In the afternoon, when they were back home, they followed the proceedings at the race course on TV. Melbourne Cup Day is always a big occasion. They opened a bottle of bubbly and had some cake and nibbles. And as the horses turned into the straight, during the main event, they got excited as two of the horses they had placed their bets on got in front and went first and second over the finish line.
Late that evening, they were in bed and both were reading. Jack closed his book and turned towards Betty. One of his hands touched her as he searched for an opening in her night dress.
‘What are you up to?’ she asked. ‘It seems you haven’t forgotten that aspect of your life.’

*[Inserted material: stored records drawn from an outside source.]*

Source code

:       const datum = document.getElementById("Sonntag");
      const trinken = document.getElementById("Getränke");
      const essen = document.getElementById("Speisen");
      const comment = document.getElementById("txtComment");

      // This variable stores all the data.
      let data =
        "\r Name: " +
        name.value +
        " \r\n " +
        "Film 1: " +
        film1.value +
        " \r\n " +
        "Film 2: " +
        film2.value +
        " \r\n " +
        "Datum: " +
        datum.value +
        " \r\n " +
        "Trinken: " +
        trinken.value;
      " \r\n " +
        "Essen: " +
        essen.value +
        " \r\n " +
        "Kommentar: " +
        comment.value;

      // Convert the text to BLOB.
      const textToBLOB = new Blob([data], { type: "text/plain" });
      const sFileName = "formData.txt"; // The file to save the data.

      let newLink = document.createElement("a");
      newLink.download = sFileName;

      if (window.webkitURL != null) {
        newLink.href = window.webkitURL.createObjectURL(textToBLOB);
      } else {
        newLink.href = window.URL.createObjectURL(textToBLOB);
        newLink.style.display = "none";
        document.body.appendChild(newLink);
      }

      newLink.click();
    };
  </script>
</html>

‘Never,’ Jack said and grinned, ‘Pure instinct, that is what it is. Even Alzheimer patients have a need for some action. I mean intimacy.’
Betty smiled, put her book down and turned towards him.
‘You win, but turn off the light or have you forgotten it?’
‘No, no, I haven’t. I want to see were we are going.’
‘You haven’t changed a bit,’ were Betty’s last words for the day as she smiled and touched his nose with her index finger.